ADAM MÜDÜR

Öyle özgürdük, bizi sıkıştırır üzer diye korkmuyorduk. Anlaşamadıklarımız da oldu

ADAM MÜDÜR
                 Konferans daveti için zamanın valisinden randevu almıştık. Hepimiz öğretmen olunca ziyarete gittiği okullardan bahis açtı,
- Okulun merdivenlerinden okul müdürünün tutumunu anlıyorum, yağcılık yaparak gözümü boyamaya çalışmaları boş. İşlerini yapıp beni adam yerine koymasalar da olurdu, dedi.

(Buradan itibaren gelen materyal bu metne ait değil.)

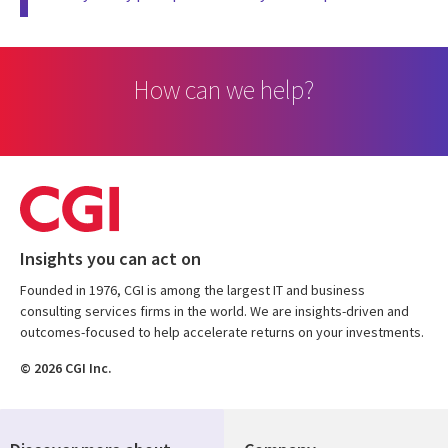
How can we help?
Insights you can act on
Founded in 1976, CGI is among the largest IT and business
consulting services firms in the world. We are insights-driven and
outcomes-focused to help accelerate returns on your investments.
© 2026 CGI Inc.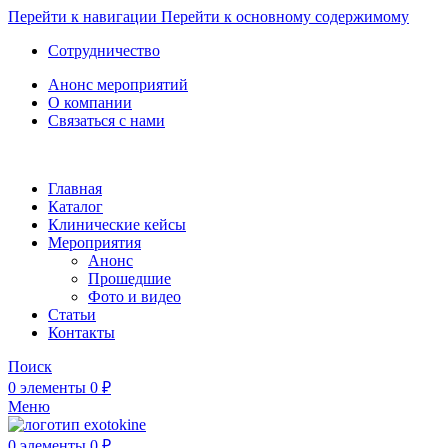
Перейти к навигации
Перейти к основному содержимому
Сотрудничество
Анонс мероприятий
О компании
Связаться с нами
Главная
Каталог
Клинические кейсы
Мероприятия
Анонс
Прошедшие
Фото и видео
Статьи
Контакты
Поиск
0
элементы
0
₽
Меню
0
элементы
0
₽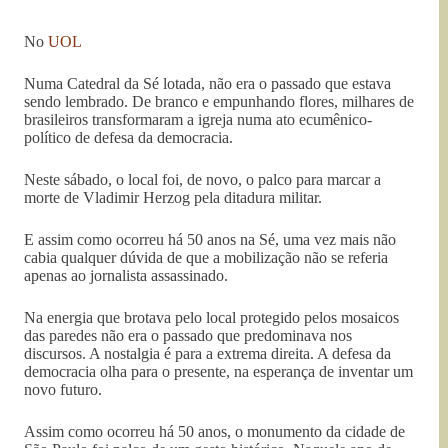
No
UOL
Numa Catedral da Sé lotada, não era o passado que estava
sendo lembrado. De branco e empunhando flores, milhares de
brasileiros transformaram a igreja numa ato ecumênico-
político de defesa da democracia.
Neste sábado, o local foi, de novo, o palco para marcar a
morte de Vladimir Herzog pela ditadura militar.
E assim como ocorreu há 50 anos na Sé, uma vez mais não
cabia qualquer dúvida de que a mobilização não se referia
apenas ao jornalista assassinado.
Na energia que brotava pelo local protegido pelos mosaicos
das paredes não era o passado que predominava nos
discursos. A nostalgia é para a extrema direita. A defesa da
democracia olha para o presente, na esperança de inventar um
novo futuro.
Assim como ocorreu há 50 anos, o monumento da cidade de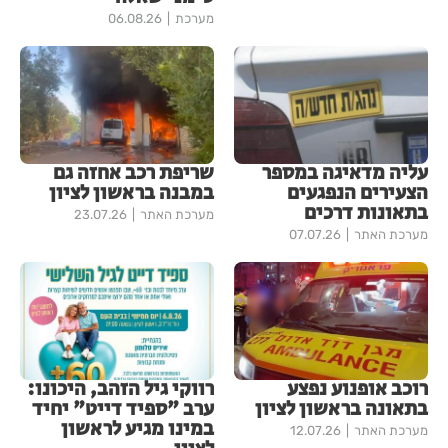
מערכת
06.08.26
עליה מדאיגה במספר
שריפת רכב אחזה גם
הצעירים הנפגעים
במבנה בראשון לציון
בתאונות דרכים
מערכת האתר
23.07.26
מערכת האתר
07.07.26
רוכב אופנוע נפצע
רווקי גיל הזהב, היכונו:
בתאונה בראשון לציון
ערב "ספיד דייט" יחיד
במינו מגיע לראשון
מערכת האתר
12.07.26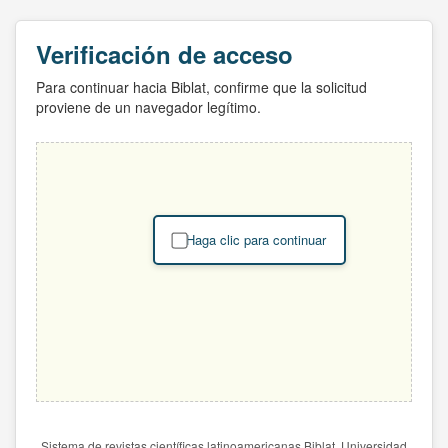
Verificación de acceso
Para continuar hacia Biblat, confirme que la solicitud
proviene de un navegador legítimo.
Haga clic para continuar
Sistema de revistas científicas latinoamericanas Biblat. Universidad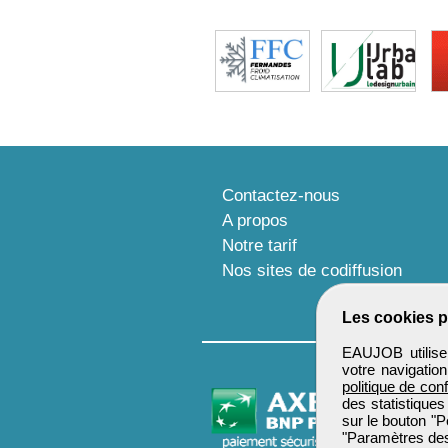
Contactez-nous
A propos
Notre tarif
Nos sites de codiffusion
Les cookies p
EAUJOB utilise 
votre navigatio
politique de conf
des statistiques
sur le bouton "P
"Paramètres des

                 Başarıları, güzel davranışları yapan insanların kıymetini onlar hayattayken onure etmek gerektiğini düşünenlerdenim. Bu uzun yazıyı "Kör öldü badem gözlü oldu" olmasın diye yazdım.

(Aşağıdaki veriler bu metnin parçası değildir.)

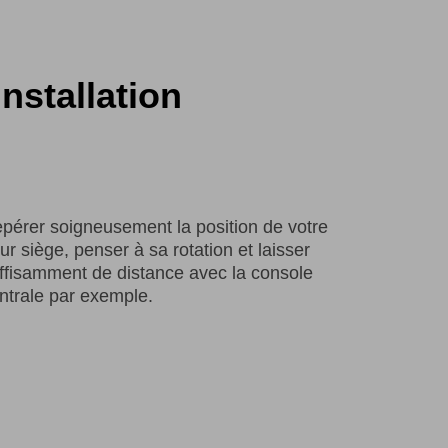
nstallation
pérer soigneusement la position de votre
tur siège, penser à sa rotation et laisser
ffisamment de distance avec la console
ntrale par exemple.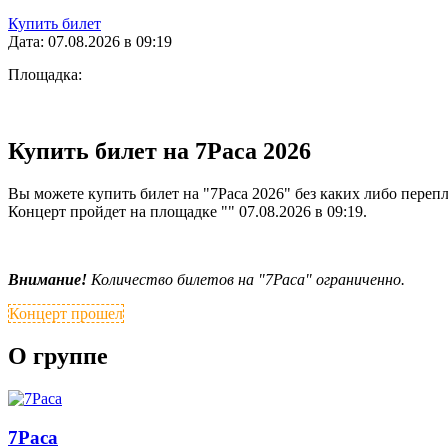
Купить билет
Дата: 07.08.2026 в 09:19
Площадка:
Купить билет на 7Раса 2026
Вы можете купить билет на "7Раса 2026" без каких либо перепл
Концерт пройдет на площадке "" 07.08.2026 в 09:19.
Внимание!
Количество билетов на "7Раса" ограниченно.
Концерт прошел
О группе
7Раса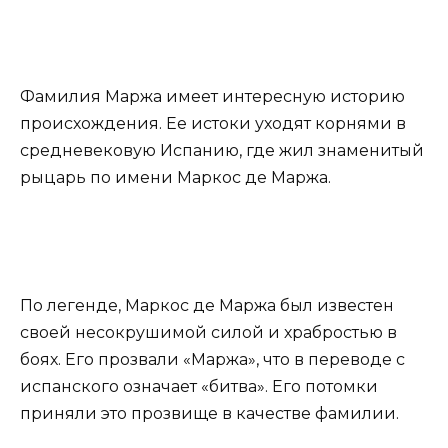
Фамилия Маржа имеет интересную историю
происхождения. Ее истоки уходят корнями в
средневековую Испанию, где жил знаменитый
рыцарь по имени Маркос де Маржа.
По легенде, Маркос де Маржа был известен
своей несокрушимой силой и храбростью в
боях. Его прозвали «Маржа», что в переводе с
испанского означает «битва». Его потомки
приняли это прозвище в качестве фамилии.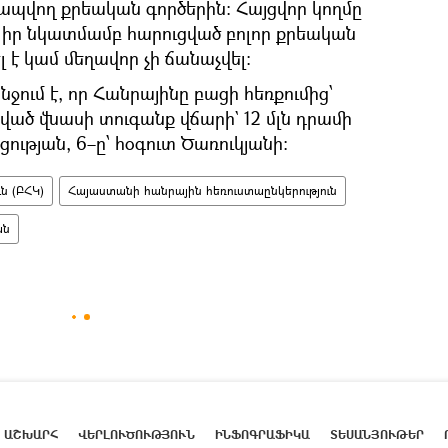
ապվող քրեական գործերին։ Հայցվոր կողմը
նն իր նկատմամբ հարուցված բոլոր քրեական
 է կամ մեղավոր չի ճանաչվել։
ում է, որ Հանրայինը բացի հեռքումից՝
ծ վնասի տուգանք վճարի` 12 մլն դրամի
ցության, 6–ը՝ հօգուտ Ծառուկյանի։
ն (ԲՀԿ)
Հայաստանի հանրային հեռուստաընկերություն
ան
ԱՇԽԱՐՀ
ՎԵՐԼՈՒԾՈՒԹՅՈՒՆ
ԻՆՖՈԳՐԱՖԻԿԱ
ՏԵՍԱՆՅՈՒԹԵՐ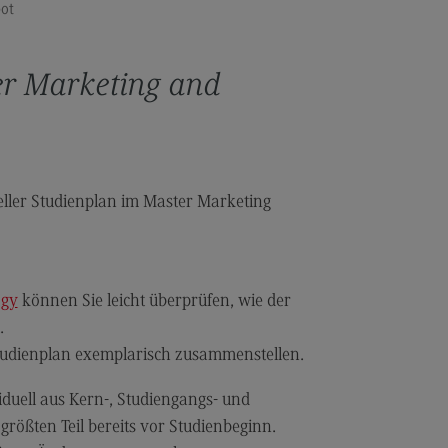
ot
anung und Koordination in der
zialen Arbeit
er Marketing and
dulangebot
rufsperspektiven
ntakt
hnungswesen Steuern
ueller Studienplan im Master Marketing
schaftsrecht
chnungswesen Steuern
rtschaftsrecht
ogy
können Sie leicht überprüfen, wie der
dulangebot
.
rufsperspektiven
udienplan exemplarisch zusammenstellen.
ntakt
iduell aus Kern-, Studiengangs- und
s and Negotiation
ßten Teil bereits vor Studienbeginn.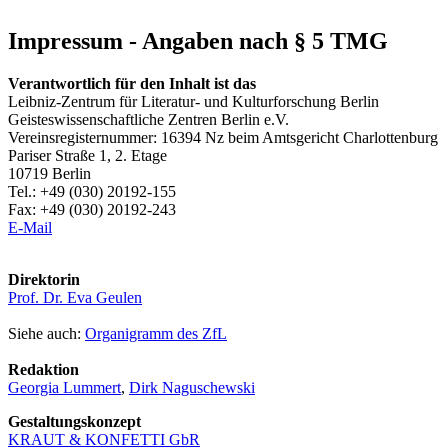
Impressum - Angaben nach § 5 TMG
Verantwortlich für den Inhalt ist das
Leibniz-Zentrum für Literatur- und Kulturforschung Berlin
Geisteswissenschaftliche Zentren Berlin e.V.
Vereinsregisternummer: 16394 Nz beim Amtsgericht Charlottenburg
Pariser Straße 1, 2. Etage
10719 Berlin
Tel.: +49 (030) 20192-155
Fax: +49 (030) 20192-243
E-Mail
Direktorin
Prof. Dr. Eva Geulen
Siehe auch:
Organigramm des ZfL
Redaktion
Georgia Lummert
,
Dirk Naguschewski
Gestaltungskonzept
KRAUT & KONFETTI GbR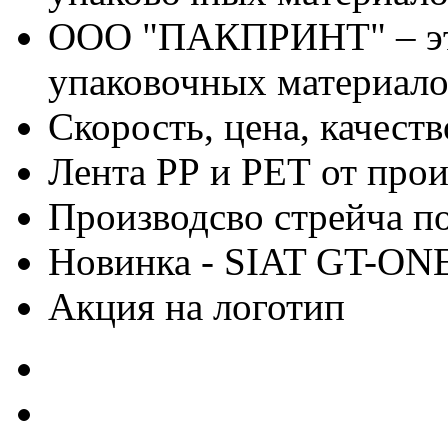
ООО "ПАКПРИНТ" – эт
упаковочных материало
Скорость, цена, качес
Лента РР и РЕТ от про
Производсво стрейча 
Новинка - SIAT GT-ON
Акция на логотип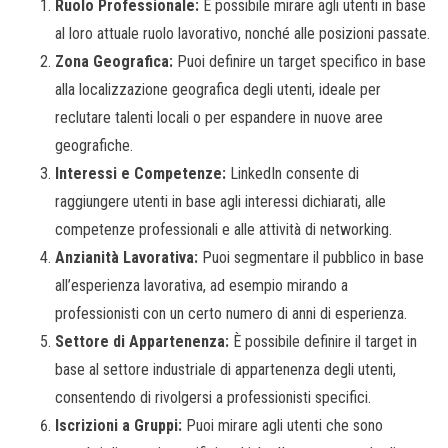
Ruolo Professionale:
È possibile mirare agli utenti in base
al loro attuale ruolo lavorativo, nonché alle posizioni passate.
Zona Geografica:
Puoi definire un target specifico in base
alla localizzazione geografica degli utenti, ideale per
reclutare talenti locali o per espandere in nuove aree
geografiche.
Interessi e Competenze:
LinkedIn consente di
raggiungere utenti in base agli interessi dichiarati, alle
competenze professionali e alle attività di networking.
Anzianità Lavorativa:
Puoi segmentare il pubblico in base
all’esperienza lavorativa, ad esempio mirando a
professionisti con un certo numero di anni di esperienza.
Settore di Appartenenza:
È possibile definire il target in
base al settore industriale di appartenenza degli utenti,
consentendo di rivolgersi a professionisti specifici.
Iscrizioni a Gruppi:
Puoi mirare agli utenti che sono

                Tayinimin yeni çıktığı okula, 15 sene birlikte çalıştığım müdürüm dahil tüm idarem de rotasyon nedeniyle aynı sene içerisinde farklı tarihlerde tayin olmuştuk. Meslekçiydik ve başka bir şansımız da yoktu zaten. Müdürüm beni okul istatistiği çıkarımında görevlendirdi.. Ki benden 4 ay önce gelmişti kendisi... İtiraz ettim,
- Torpilliymişim gibi olur okulun eski personeline verin görevi" dedimse de,
- Onlar beni henüz tanımıyorlar. Ben de tanıyamadım. Seni tanıyorum. Hem rapora yazar hem yüzüme çatır çatır söylersin. Ne kadar iyi ne kadar kötü durumdayız bilmeliyim. Ona göre taşları döşeyip merdivene çıkıcam. Yalandan bir yorgana sarılıp uyumak değil niyetim. Onun için sen yapacaksın. Kimseye aldırma. İstediğin bütün dosyaların sana açılması için sınırsız yetkin var.

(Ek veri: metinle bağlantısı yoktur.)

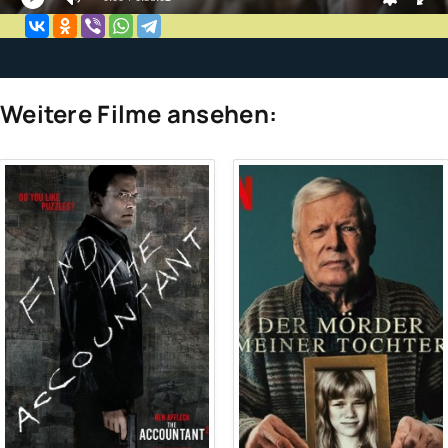
Weitere Filme ansehen: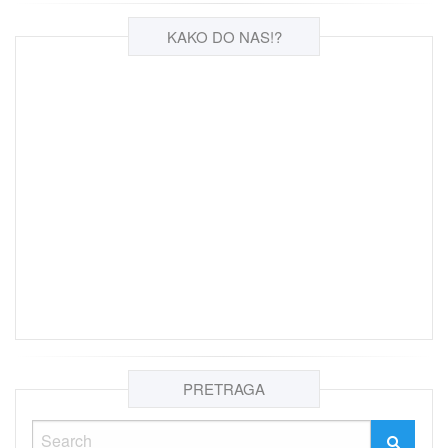
KAKO DO NAS!?
PRETRAGA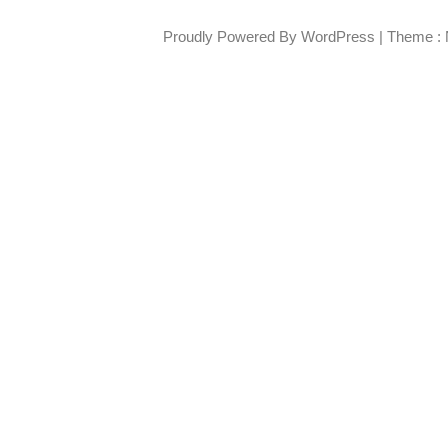
Proudly Powered By WordPress
|
Theme : 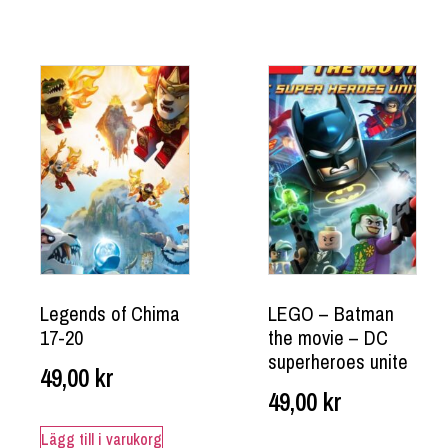
Legends of Chima
LEGO – Batman
17-20
the movie – DC
superheroes unite
49,00
kr
49,00
kr
Lägg till i varukorg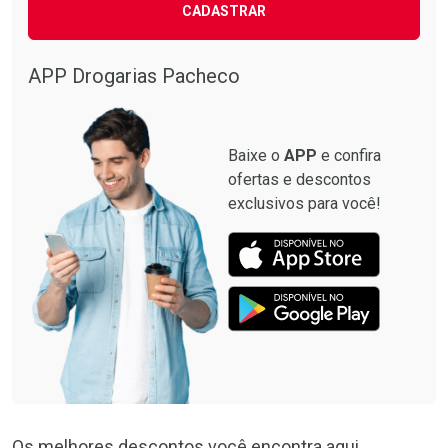
CADASTRAR
APP Drogarias Pacheco
Baixe o
APP
e confira
ofertas e descontos
exclusivos para você!
Os melhores descontos você encontra aqui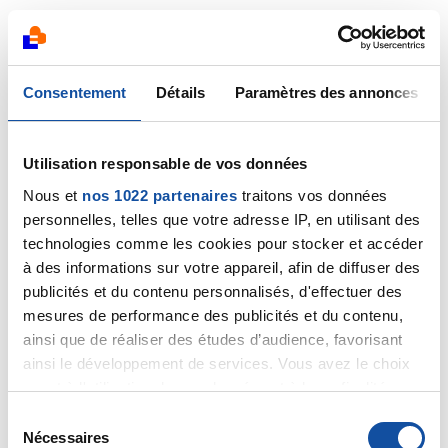
Consentement
Détails
Paramètres des annonces
Tarente
24/12/2021 - 21:25
Utilisation responsable de vos données
Nous et
nos 1022 partenaires
traitons vos données
personnelles, telles que votre adresse IP, en utilisant des
technologies comme les cookies pour stocker et accéder
Bonne fêtes à vous tous.. Pleins de joie pour cette
à des informations sur votre appareil, afin de diffuser des
soirée, qu'elle soit bonne pour vous tous.. Bises.
publicités et du contenu personnalisés, d'effectuer des
https://media.tenor.com/images/80f5c42eecd46542b
544c0360f799d43/tenor.g…
mesures de performance des publicités et du contenu,
ainsi que de réaliser des études d’audience, favorisant
Citer
ainsi le développement de services. Vous avez le choix
quant à l'utilisation de vos données et à leurs finalités.
Vous pouvez modifier ou retirer votre consentement à
S
tout moment en consultant la Déclaration relative aux
Nécessaires
é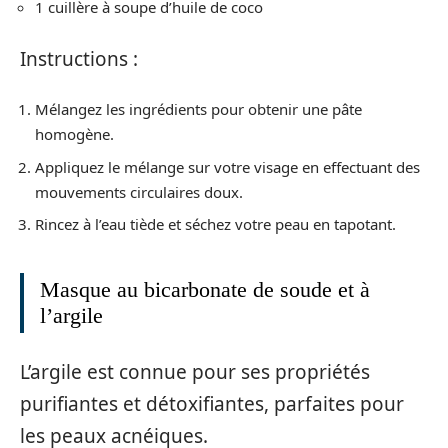
1 cuillère à soupe d’huile de coco
Instructions :
Mélangez les ingrédients pour obtenir une pâte
homogène.
Appliquez le mélange sur votre visage en effectuant des
mouvements circulaires doux.
Rincez à l’eau tiède et séchez votre peau en tapotant.
Masque au bicarbonate de soude et à
l’argile
L’argile est connue pour ses propriétés
purifiantes et détoxifiantes, parfaites pour
les peaux acnéiques.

Sınav sonuçları, üniversiteye giden öğrenci sayıları gibi karşılaştırmalarla gerçek geçmiş sayıları ortaya çıkardım kendisine gösterdim. "Onlar kalsın geriye dönük işlem yapmayın günümüzle ilgili yapın" emri verdiğindeyse odasına gittim "Müdürüm geldiğinizden beri okulun temeline bomba koyup patlatmışsınız gibi bir tablo çıkarttım" dedim. "Git işini yap hocahanım ne gelirse başüstüne bana gerçeklerle gel" dedi. Sonrasında o abartılı şişirme işlenilen başarı rakamlarını çok yukarıya gerçek sayılarla çıkardı.
Her sabah taze sıcak poğaça alır, odasında günün nöbetçi öğretmenlerine çayını içirip selametle yolculardı görevlerine. O odadan yüzünde gülümseme, birbirlerine hayr dualarıyla çıkardı insanlar. Kimse geç kalmazdı nöbete. Kapısını hiç kapatmazdı. "Gönlüm açık gelen buyursun" mesajıydı. İlk geldiğim zamanlarda bana sordu,
- Odamın kapısını hep açık bırakıyorum ama kimse gelmiyor. Sence nedendir?
- Sizinle ilgili değildir. Alışık değillerdir. O halde kapının önüne çıkıp davet edin alışırlar, dedim.
Alıştılar
                Saat 14'de idare ve rehberlikçileri için çay yaptırıp her gün düzenli "sohbet" adı altında günlük nabız ve raporu alır, taze çözümler ürettirirdi. Bu saate isteyen öğretmeni eşlik edebilirdi. "Dinlenme muhabbet" ti adı. Projeler projeler. Gelen yabancı öğrenci gurupları giden bizimkiler. İlgimi çekmediğinden sormuyordum bilmiyordum da. Gördüğüm duyduğum kadarıyla işte. Ardı arkası kesilmiyordu projelerin ve değişimlerin. Yurt içi proje de çoktu.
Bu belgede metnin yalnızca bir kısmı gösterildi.